* [WHAT IS EXPECTED]
Given the listing below, write out exactly the lines starting with the line that has "(superseded by V2)" and going on through the line that has "1. **Saturn Return", both kept.

****************************************

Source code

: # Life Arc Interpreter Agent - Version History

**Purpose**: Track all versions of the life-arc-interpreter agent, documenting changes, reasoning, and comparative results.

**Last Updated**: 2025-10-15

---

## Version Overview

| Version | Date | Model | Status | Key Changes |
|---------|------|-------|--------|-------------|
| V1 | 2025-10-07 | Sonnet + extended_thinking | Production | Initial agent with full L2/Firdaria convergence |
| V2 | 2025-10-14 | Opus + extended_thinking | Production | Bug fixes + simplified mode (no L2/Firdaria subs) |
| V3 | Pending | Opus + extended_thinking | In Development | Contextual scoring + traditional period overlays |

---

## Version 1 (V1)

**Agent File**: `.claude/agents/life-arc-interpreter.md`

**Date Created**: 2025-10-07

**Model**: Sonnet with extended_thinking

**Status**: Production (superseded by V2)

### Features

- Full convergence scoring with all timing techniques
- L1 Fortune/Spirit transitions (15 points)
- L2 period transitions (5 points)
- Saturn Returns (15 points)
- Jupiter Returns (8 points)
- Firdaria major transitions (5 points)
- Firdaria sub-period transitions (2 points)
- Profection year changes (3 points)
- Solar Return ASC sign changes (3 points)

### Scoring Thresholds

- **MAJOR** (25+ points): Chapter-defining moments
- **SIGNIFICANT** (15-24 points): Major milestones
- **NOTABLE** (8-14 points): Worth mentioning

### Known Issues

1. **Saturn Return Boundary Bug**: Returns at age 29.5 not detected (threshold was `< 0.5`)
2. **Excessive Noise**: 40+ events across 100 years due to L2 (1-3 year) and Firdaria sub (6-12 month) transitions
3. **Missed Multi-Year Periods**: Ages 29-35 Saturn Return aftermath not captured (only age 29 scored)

****************************************

* [ANSWER TO THIS PROBLEM]
**Status**: Production (superseded by V2)

### Features

- Full convergence scoring with all timing techniques
- L1 Fortune/Spirit transitions (15 points)
- L2 period transitions (5 points)
- Saturn Returns (15 points)
- Jupiter Returns (8 points)
- Firdaria major transitions (5 points)
- Firdaria sub-period transitions (2 points)
- Profection year changes (3 points)
- Solar Return ASC sign changes (3 points)

### Scoring Thresholds

- **MAJOR** (25+ points): Chapter-defining moments
- **SIGNIFICANT** (15-24 points): Major milestones
- **NOTABLE** (8-14 points): Worth mentioning

### Known Issues

1. **Saturn Return Boundary Bug**: Returns at age 29.5 not detected (threshold was `< 0.5`)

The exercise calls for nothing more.